おはようございます。本日、やっとのことで東京や大阪など7都府県に緊急事態宣言が出され、明日8日午前0時から効力が発生することになりました。とはいっても何ら強制力を持つものではなく、これまで日本医師会を含む各方面から迅速な発表を望まれていたにもかかわらず、何故こうももったいぶって発表が遅くなったのか、まったく理解に苦しむところです。私自身、仮に感染したとしても持ち堪えることができるように、抵抗力を落とさないよう体調管理には気を付けていますが、自分が感染源になることを恐れて、普段からマスクの着用や三密の場所には近づかないよう気を配っています。緊急事態宣言の発令が遅れたこともあり、我が職場でもやっとのことで、在宅勤務の方針が示されました。今のところ役職員に感染者が確認されたわけではありませんが、先週から我が調査部では、感染リスク軽減のために二班に分けてのシフト出勤体制をとっています。明日から瓦版の更新も、しばらくはお休みさせていただきます。
さて、本日は「楓川(かえでがわ)」について紹介したいと思います。楓川は、かつて現在の東京都中央区を流れていた川で、日本橋川から江戸橋のすぐ下流で南側に分流し、京橋川、桜川、三十間堀川の分岐点までの約1.2キロメートルの区間を指します。今は埋め立てられ首都高速環状線が走っていて、楓川の入口と出口はちょうど江戸橋ジャンクションと京橋ジャンクションとなっています。
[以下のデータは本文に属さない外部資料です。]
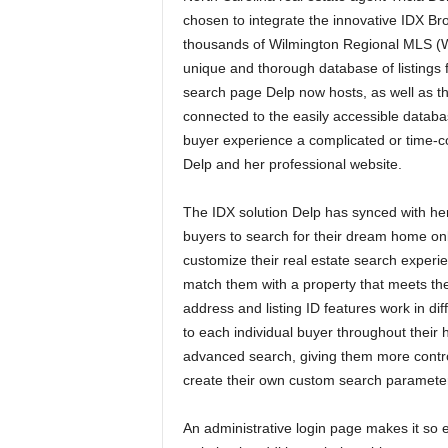
chosen to integrate the innovative IDX Br
thousands of Wilmington Regional MLS (W
unique and thorough database of listings f
search page Delp now hosts, as well as th
connected to the easily accessible databa
buyer experience a complicated or time-c
Delp and her professional website.
The IDX solution Delp has synced with her
buyers to search for their dream home onl
customize their real estate search experi
match them with a property that meets th
address and listing ID features work in dif
to each individual buyer throughout thei
advanced search, giving them more control 
create their own custom search parameters
An administrative login page makes it so e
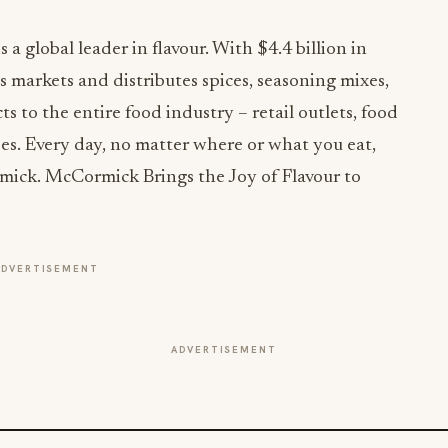
global leader in flavour. With $4.4 billion in
 markets and distributes spices, seasoning mixes,
 to the entire food industry – retail outlets, food
es. Every day, no matter where or what you eat,
mick. McCormick Brings the Joy of Flavour to
ADVERTISEMENT
ADVERTISEMENT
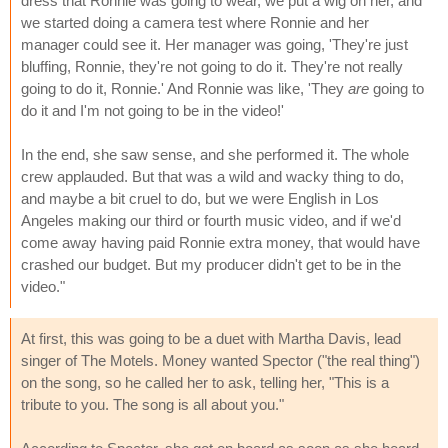
dress that Ronnie was going to wear, we put a wig on her, and
we started doing a camera test where Ronnie and her
manager could see it. Her manager was going, 'They're just
bluffing, Ronnie, they're not going to do it. They're not really
going to do it, Ronnie.' And Ronnie was like, 'They
are
going to
do it and I'm not going to be in the video!'
In the end, she saw sense, and she performed it. The whole
crew applauded. But that was a wild and wacky thing to do,
and maybe a bit cruel to do, but we were English in Los
Angeles making our third or fourth music video, and if we'd
come away having paid Ronnie extra money, that would have
crashed our budget. But my producer didn't get to be in the
video."
At first, this was going to be a duet with Martha Davis, lead
singer of The Motels. Money wanted Spector ("the real thing")
on the song, so he called her to ask, telling her, "This is a
tribute to you. The song is all about you."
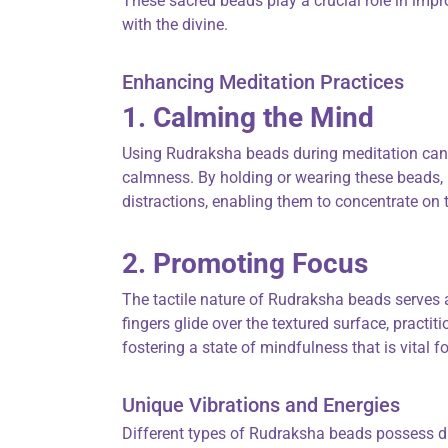
These sacred beads play a crucial role in imp
with the divine.
Enhancing Meditation Practices
1. Calming the Mind
Using Rudraksha beads during meditation can 
calmness. By holding or wearing these beads, 
distractions, enabling them to concentrate on 
2. Promoting Focus
The tactile nature of Rudraksha beads serves a
fingers glide over the textured surface, practiti
fostering a state of mindfulness that is vital fo
Unique Vibrations and Energies
Different types of Rudraksha beads possess dis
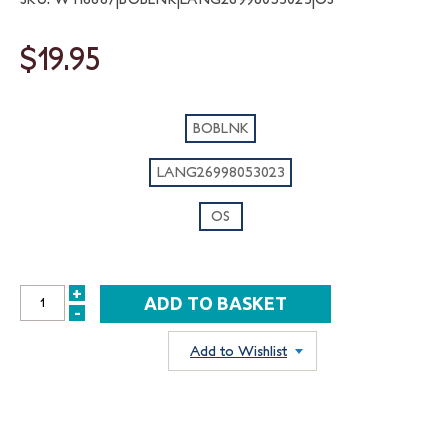
$19.95
BOBLNK
LANG26998053023
OS
+
INCREASE
-
DECREASE
QUANTITY:
QUANTITY:
Add to Wishlist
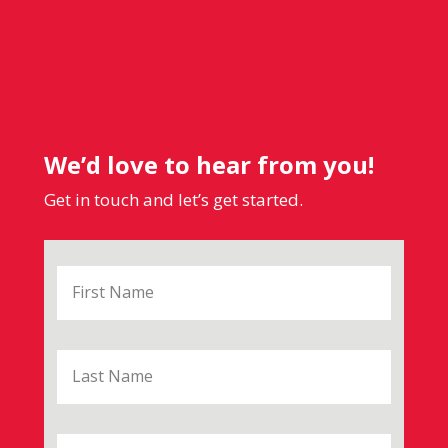
We’d love to hear from you!
Get in touch and let’s get started.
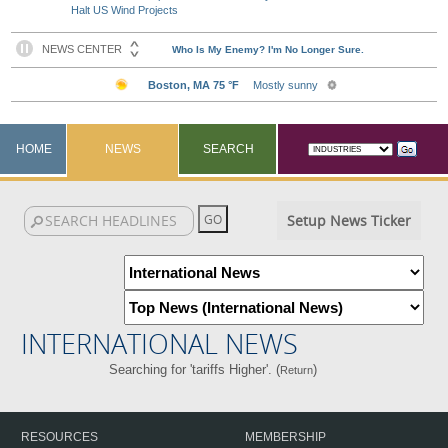
Halt US Wind Projects
HOME
NEWS
SEARCH
Setup News Ticker
INTERNATIONAL NEWS
Searching for 'tariffs Higher'. (
)
Return
RESOURCES
MEMBERSHIP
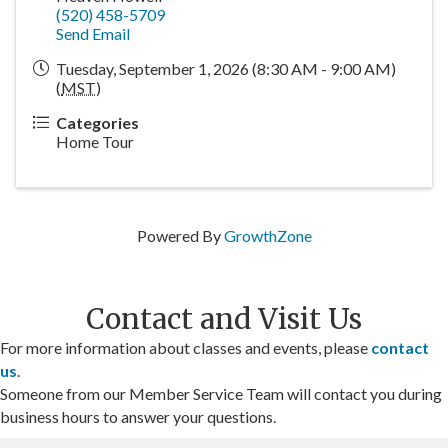
(520) 458-5709
Send Email
Tuesday, September 1, 2026 (8:30 AM - 9:00 AM)
(
MST
)
Categories
Home Tour
Powered By
GrowthZone
Contact and Visit Us
For more information about classes and events, please
contact
us
.
Someone from our Member Service Team will contact you during
business hours to answer your questions.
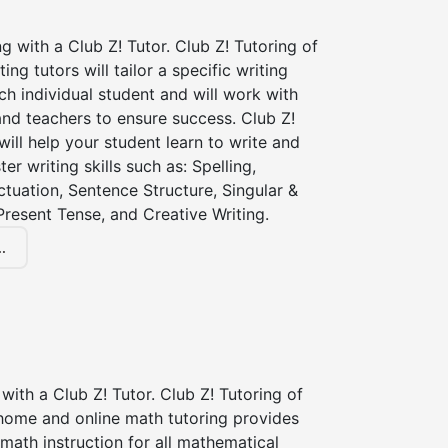
ng with a Club Z! Tutor. Club Z! Tutoring of
ting tutors will tailor a specific writing
ch individual student and will work with
nd teachers to ensure success. Club Z!
 will help your student learn to write and
er writing skills such as: Spelling,
tuation, Sentence Structure, Singular &
 Present Tense, and Creative Writing.
.
with a Club Z! Tutor. Club Z! Tutoring of
 home and online math tutoring provides
 math instruction for all mathematical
徳川家康が天正10年(1590年)に江戸入府した当時は、楓川の流路は江戸前島の東側の海岸線で、水路を残して沖合を埋め立てることで形成された川であると言われています。沖合の埋め立てが始まる以前の慶長年間(1596年~1615年)に、江戸前島の東岸から内陸側に向かって10本の入り堀が掘られました。これらの入り堀は、主に江戸城造営のための石垣の荷下ろし場として利用されます。その後、江戸城の築城が終わると入り堀の役割が終わり、徐々に埋め立てられていきます。そして、前島の対岸を埋め立てる際に水路として残されたのが楓川でした。
江戸時代に水路が生活物資を運ぶ重要な交通網であったことは、これまでも頻繁に紹介してきたことですが、特に日本橋川から江戸市中に物資を運びやすい楓川周辺には商人や職人が多く住んでいました。川岸には楓河岸や木材河岸と呼ばれる河岸、武家屋敷に隣接する蔵が多く建ち並び、近代に至るまで経済の中心として栄えていました。
楓川には、北から海賊橋、新場橋、越中殿橋、松幡橋、弾正橋の5つの橋が架けられていました。昭和35年(1960年)から埋め立てが始まった楓川ですが、楓川底は首都高環状線として整備され、新場橋、松幡橋、弾正橋などの橋も残されています。